Records for processing ->
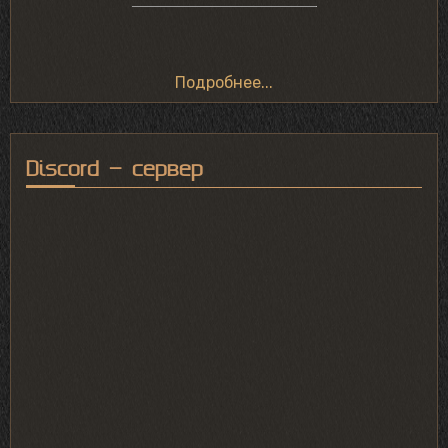
Подробнее...
Discord - сервер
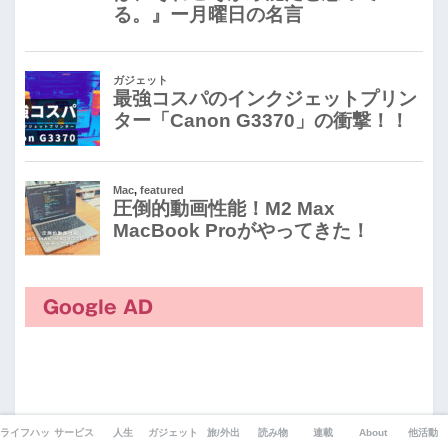
Google AD
ライフハック
サービス
人生
ガジェット
旅/外出
読み物
連載
About
他活動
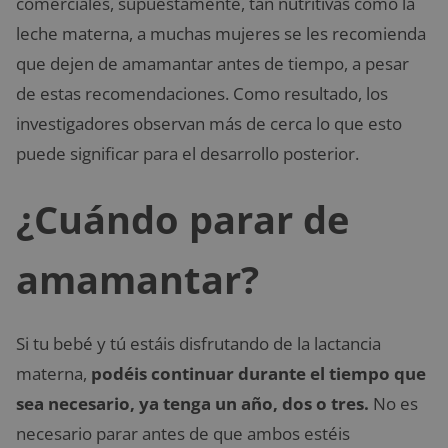
comerciales, supuestamente, tan nutritivas como la
leche materna, a muchas mujeres se les recomienda
que dejen de amamantar antes de tiempo, a pesar
de estas recomendaciones. Como resultado, los
investigadores observan más de cerca lo que esto
puede significar para el desarrollo posterior.
¿Cuándo parar de
amamantar?
Si tu bebé y tú estáis disfrutando de la lactancia
materna,
podéis continuar durante el tiempo que
sea necesario, ya tenga un año, dos o tres.
No es
necesario parar antes de que ambos estéis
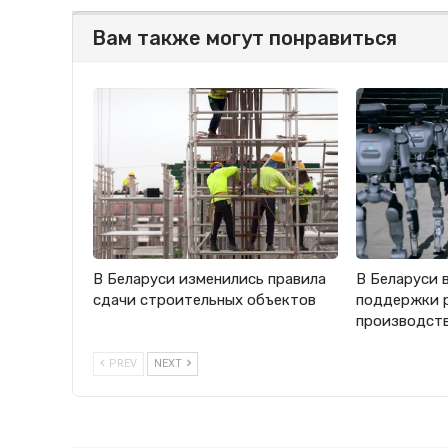
Вам также могут понравиться
В Беларуси изменились правила
В Беларуси 
сдачи строительных объектов
поддержки 
производст
PREV
NEXT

Description of the task ->
Please output the text read from every one of the entries above, line for line and without any changes, leaving out the pictures.

Task solution ->
Подробнее...
Discord - сервер
Google AD
ライフハック
サービス
人生
ガジェット
旅/外出
読み物
連載
About
他活動
comerciales, supuestamente, tan nutritivas como la
leche materna, a muchas mujeres se les recomienda
que dejen de amamantar antes de tiempo, a pesar
de estas recomendaciones. Como resultado, los
investigadores observan más de cerca lo que esto
puede significar para el desarrollo posterior.
¿Cuándo parar de
amamantar?
Si tu bebé y tú estáis disfrutando de la lactancia
materna,
podéis continuar durante el tiempo que
sea necesario, ya tenga un año, dos o tres.
No es
necesario parar antes de que ambos estéis
Вам также могут понравиться
В Беларуси изменились правила
В Беларуси 
сдачи строительных объектов
поддержки 
производст
PREV
NEXT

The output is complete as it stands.